De Roosevelt à Truman
Lorsqu’en 1944 il s’agit de désigner le candidat à la vice-présidence des États-Unis, le Congrès du parti démocrate se trouva fort perplexe. Le choix du président ne présentait aucune difficulté : il n’y avait pas l’ombre d’un doute qu’il ne pouvait être question de personne d’autre que Franklin Delano Roosevelt, qui achevait son troisième mandat. Mais, pour le second problème, que de discussions ! Henri Wallace, le vice-président sortant, avait mécontenté la fraction conservatrice du parti par son attitude nettement « de gauche ». Il semblait dangereux de le désigner, sa présence risquant de détourner de l’équipe démocrate beaucoup de voix « centristes ». On pensa à Jimmy Byrnes, mais le monde ouvrier lui était hostile. On parvint finalement à se mettre d’accord sur le nom d’un sénateur modéré, non marqué politiquement et dont la carrière, jusque-là modeste, ne risquait point de susciter de défaveur particulière. Les électeurs se posèrent peu de questions à son sujet, le rôle du vice-président étant, par essence, des plus effacés. Ils votèrent pour ou contre Roosevelt selon leurs convictions politiques ou leurs sympathies effectives. Les démocrates l’emportèrent et Harry S. Truman devint vice-président des États-Unis.

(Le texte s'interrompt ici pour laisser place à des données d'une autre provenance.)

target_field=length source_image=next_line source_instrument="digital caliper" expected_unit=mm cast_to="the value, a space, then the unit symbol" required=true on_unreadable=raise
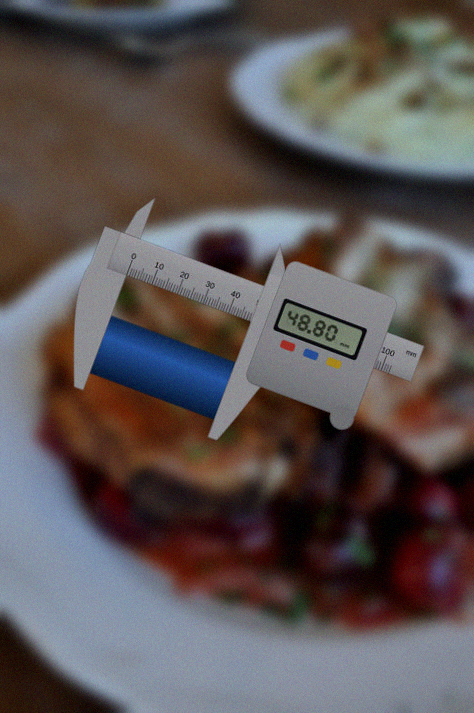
48.80 mm
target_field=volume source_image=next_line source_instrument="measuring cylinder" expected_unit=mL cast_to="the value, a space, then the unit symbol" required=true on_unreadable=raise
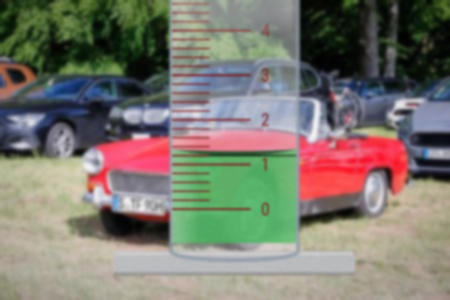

Dans des circonstances normales, il aurait rempli son mandat dans l’ombre du grand homme qui occupait la première magistrature et serait ensuite rentré dans l’obscurité, comme tant d’autres avant lui. Mais, à la veille de la conférence de San-Francisco, Roosevelt mourait subitement et, conformément à la constitution, le vice-président lui succéda. C’est donc un destin tragique qui a amené Harry Truman à la Maison Blanche et qui a remis entre ses mains le sort, non seulement de son pays, mais du monde entier. L’homme que treize ans de pouvoir avaient préparé à régler les questions primordiales de la paix a disparu à l’heure de notre plus grand besoin. Le peuple américain, en réélisant, fait unique dans son histoire, un même président pour la quatrième fois, savait que l’instant approchait des décisions militaires et internationales, et qu’avant l’expiration de son nouveau mandat, le chef de son choix aurait à décider de l’avenir pour de longues années. Il sentait que, de la politique des mois futurs, allaient dépendre la nature et la durée de la paix. Franklin Roosevelt lui apparut, alors, comme la seule personnalité capable de répondre à la gravité des circonstances.